One Leg Romanian Deadlifts

How To Do One leg Romanian Deadlifts

  1. Hold the barbell collar with a neutral grip and position it, so it is directly in line with the left side of your hip.
  2. Stand with your feet shoulder-width apart and knees slightly bent. Raise your left leg off the floor without changing the bend in your knee.
  3. As you do this, keep your back naturally arched and hinge at your hips, lowering your torso until it’s almost parallel to the floor.
  4. Come back up by extending at the hips, tap the ball of your left foot to the floor and repeat. Switch sides after you complete a number of reps. 

Tips

  • Make sure your back stays neutral throughout the movement.
  • Keep soft knees and ensure the movement occurs primarily at your hips.

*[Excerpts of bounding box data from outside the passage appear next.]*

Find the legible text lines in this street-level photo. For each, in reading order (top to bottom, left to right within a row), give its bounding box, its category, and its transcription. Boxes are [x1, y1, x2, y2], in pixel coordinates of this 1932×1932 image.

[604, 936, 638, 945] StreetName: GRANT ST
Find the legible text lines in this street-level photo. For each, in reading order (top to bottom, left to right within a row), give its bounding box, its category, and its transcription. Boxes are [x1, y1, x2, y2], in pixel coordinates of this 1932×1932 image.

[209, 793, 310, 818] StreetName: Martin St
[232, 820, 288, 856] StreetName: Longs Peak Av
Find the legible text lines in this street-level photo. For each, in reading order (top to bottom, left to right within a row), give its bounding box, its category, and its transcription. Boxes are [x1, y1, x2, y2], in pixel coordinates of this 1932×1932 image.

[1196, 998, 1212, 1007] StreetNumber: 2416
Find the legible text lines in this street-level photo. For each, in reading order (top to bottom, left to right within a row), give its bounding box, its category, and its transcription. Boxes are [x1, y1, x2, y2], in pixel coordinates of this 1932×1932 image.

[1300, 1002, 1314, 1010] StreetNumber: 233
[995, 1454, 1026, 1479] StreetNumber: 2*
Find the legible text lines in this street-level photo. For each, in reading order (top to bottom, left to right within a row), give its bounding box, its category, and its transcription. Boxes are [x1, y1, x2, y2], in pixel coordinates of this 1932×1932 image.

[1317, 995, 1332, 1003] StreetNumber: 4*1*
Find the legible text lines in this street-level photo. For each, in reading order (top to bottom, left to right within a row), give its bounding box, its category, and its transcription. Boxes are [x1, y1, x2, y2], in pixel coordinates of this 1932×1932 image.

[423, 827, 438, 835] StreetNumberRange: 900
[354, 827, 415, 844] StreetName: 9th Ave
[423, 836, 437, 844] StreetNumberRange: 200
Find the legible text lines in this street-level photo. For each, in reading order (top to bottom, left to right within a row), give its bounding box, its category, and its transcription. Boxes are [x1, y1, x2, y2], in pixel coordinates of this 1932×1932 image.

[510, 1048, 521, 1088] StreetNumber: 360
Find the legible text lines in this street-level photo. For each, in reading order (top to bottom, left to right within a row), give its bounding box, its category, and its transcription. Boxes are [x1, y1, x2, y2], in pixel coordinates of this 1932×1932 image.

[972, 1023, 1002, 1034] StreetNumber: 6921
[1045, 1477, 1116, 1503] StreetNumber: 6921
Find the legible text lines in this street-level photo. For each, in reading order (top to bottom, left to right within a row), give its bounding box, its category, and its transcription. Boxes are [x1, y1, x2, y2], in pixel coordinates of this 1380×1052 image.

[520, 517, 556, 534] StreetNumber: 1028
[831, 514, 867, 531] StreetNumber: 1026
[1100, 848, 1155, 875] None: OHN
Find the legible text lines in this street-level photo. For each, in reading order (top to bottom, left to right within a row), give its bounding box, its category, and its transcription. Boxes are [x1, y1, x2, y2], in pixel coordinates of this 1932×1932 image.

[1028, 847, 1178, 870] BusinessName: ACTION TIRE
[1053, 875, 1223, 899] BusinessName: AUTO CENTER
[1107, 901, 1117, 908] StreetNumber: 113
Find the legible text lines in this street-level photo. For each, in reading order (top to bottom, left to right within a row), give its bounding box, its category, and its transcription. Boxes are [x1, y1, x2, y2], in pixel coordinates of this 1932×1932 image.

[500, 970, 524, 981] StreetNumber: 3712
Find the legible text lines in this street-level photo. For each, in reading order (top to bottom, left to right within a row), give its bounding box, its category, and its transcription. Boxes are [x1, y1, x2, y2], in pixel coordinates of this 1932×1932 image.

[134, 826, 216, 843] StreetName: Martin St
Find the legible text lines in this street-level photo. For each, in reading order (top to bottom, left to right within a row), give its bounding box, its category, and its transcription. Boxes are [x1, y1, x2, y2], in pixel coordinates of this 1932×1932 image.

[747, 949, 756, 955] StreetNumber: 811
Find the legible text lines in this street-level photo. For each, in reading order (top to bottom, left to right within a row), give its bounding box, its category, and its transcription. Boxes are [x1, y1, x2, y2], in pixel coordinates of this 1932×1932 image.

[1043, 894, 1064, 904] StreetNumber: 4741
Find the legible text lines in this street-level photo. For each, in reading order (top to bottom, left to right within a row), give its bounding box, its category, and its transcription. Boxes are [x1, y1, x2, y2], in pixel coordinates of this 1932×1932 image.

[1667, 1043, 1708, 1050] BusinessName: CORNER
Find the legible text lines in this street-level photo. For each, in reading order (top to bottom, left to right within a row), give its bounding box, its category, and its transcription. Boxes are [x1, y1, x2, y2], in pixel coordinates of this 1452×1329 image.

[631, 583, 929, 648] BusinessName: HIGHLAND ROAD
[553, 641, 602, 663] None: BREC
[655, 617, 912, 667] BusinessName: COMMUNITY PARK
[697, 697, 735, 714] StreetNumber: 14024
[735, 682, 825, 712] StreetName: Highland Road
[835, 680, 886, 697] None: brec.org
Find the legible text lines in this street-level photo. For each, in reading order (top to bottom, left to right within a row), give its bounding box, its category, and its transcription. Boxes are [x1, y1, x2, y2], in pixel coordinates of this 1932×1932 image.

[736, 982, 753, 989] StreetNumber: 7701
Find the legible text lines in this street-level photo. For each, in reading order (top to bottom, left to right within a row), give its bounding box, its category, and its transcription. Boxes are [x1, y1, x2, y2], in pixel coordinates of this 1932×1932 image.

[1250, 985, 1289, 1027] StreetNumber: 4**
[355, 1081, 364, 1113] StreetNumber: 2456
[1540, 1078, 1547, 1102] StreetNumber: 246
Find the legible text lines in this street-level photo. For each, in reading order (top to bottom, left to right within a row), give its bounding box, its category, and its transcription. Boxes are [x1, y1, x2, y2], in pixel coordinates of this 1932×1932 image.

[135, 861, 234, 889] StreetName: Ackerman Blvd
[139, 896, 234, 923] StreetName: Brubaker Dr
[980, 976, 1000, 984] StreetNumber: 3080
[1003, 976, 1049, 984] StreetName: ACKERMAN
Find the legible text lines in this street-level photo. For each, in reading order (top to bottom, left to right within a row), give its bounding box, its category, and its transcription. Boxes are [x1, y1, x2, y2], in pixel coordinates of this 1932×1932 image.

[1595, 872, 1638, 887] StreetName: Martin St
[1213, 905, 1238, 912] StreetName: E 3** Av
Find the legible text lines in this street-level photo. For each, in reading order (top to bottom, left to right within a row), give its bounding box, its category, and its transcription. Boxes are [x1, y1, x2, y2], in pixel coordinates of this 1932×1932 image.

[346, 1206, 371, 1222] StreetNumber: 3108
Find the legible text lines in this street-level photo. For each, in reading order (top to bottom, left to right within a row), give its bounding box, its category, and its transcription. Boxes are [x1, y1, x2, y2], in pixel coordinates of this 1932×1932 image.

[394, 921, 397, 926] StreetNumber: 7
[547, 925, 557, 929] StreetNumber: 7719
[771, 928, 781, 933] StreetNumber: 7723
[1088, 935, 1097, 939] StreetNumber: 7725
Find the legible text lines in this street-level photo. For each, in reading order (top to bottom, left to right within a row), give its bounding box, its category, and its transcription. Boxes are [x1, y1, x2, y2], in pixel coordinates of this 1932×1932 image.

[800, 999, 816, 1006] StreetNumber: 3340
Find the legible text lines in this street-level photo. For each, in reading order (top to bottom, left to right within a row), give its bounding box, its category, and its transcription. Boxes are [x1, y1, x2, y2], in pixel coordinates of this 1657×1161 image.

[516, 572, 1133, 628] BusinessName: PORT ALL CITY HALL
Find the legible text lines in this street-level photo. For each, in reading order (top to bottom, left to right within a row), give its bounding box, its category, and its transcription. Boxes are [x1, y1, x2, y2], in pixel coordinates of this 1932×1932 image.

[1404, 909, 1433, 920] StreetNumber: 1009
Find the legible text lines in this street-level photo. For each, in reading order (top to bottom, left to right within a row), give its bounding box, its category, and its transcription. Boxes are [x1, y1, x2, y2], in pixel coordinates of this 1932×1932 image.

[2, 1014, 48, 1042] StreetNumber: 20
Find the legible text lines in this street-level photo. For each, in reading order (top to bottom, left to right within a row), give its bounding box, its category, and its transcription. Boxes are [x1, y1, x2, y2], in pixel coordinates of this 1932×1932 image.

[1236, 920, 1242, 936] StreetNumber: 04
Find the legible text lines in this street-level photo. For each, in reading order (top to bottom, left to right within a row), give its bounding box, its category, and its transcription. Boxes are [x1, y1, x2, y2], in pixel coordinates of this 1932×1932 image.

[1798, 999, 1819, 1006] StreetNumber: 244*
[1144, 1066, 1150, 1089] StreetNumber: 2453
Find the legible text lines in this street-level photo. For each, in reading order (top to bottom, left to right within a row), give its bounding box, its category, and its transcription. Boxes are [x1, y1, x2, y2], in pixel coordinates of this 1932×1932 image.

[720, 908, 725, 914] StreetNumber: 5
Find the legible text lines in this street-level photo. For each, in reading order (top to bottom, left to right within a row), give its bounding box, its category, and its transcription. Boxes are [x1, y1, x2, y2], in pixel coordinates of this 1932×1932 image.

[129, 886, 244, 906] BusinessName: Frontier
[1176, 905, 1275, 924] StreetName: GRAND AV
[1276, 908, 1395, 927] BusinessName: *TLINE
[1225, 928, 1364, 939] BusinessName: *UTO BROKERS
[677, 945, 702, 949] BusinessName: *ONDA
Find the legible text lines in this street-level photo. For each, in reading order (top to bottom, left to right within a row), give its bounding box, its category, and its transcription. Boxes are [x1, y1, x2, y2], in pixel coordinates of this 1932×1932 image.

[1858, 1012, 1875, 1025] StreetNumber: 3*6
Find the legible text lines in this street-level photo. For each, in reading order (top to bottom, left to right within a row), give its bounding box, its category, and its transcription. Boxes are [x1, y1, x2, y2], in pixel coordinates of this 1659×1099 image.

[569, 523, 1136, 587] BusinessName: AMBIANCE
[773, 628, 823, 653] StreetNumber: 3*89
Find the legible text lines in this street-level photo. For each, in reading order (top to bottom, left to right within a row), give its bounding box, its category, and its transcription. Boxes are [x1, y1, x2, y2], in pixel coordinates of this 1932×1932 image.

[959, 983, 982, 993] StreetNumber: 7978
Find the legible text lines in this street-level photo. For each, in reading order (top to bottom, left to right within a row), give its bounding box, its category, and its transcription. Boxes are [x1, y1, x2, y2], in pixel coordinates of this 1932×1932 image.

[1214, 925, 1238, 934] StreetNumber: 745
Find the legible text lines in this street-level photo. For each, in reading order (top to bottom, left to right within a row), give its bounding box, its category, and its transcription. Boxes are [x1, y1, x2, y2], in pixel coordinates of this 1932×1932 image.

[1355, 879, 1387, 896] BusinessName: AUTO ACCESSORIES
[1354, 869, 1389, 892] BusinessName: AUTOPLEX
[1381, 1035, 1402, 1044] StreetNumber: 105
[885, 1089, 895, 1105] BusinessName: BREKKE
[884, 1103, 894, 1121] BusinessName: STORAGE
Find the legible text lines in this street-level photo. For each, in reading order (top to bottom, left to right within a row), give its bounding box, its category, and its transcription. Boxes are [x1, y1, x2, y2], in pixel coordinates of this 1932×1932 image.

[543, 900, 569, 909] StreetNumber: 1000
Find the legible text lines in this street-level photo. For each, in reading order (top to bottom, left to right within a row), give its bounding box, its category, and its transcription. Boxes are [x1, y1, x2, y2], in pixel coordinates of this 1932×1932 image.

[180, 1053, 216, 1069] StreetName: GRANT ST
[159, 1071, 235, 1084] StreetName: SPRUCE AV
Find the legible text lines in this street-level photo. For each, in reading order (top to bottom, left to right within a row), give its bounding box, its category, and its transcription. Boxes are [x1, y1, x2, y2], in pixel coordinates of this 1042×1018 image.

Best Alternate Of Landmine Deadlift

Dumbbell Deadlift

Dumbbell Deadlift Exercise is the best variation of the landmine deadlift. The deadlift is the King of all exercises, and It is a powerful exercise designed to build an overall physique that uses more muscles than any other exercise.

The deadlift is the best exercise for posterior chain muscle strengthening. This chain includes the erector spine, glutes, and hamstrings.

Dumbbell Deadlift

Muscles Worked

Primary: Erector spinae, gluteals, hamstrings.

Secondary: Trapezius, latissimus dorsi, quadriceps, forearms.

How To Do Dumbbell Deadlift

  1. Place a dumbbell in front of you. Grab the Dumbbells with each of your hands. Remember to keep your back as straight as possible and contract your back and hamstrings.
  2. Raise the dumbbell from the ground using your hamstrings and glutes. You should keep your legs slightly bent, back straight, and head looking up.
  3. Raise it to the point where your body is erect. Do not hyperextend your body as the weight shifts to the lumbar spine. Hold the bar for a moment at the top of the lift and remember to lockout.
  4. Now, lower the dumbbell slowly at a steady slow pace by bending at the hips first and then at the knees and let the weight touch the ground for a moment before you begin the next rep.

Takeaway

Landmine deadlifts are a foundational strength-training exercise that offers a multitude of benefits for different health and fitness goals.

Landmine deadlifts are safe for most people to perform provided you maintain proper technique and don’t increase the load beyond your current capabilities.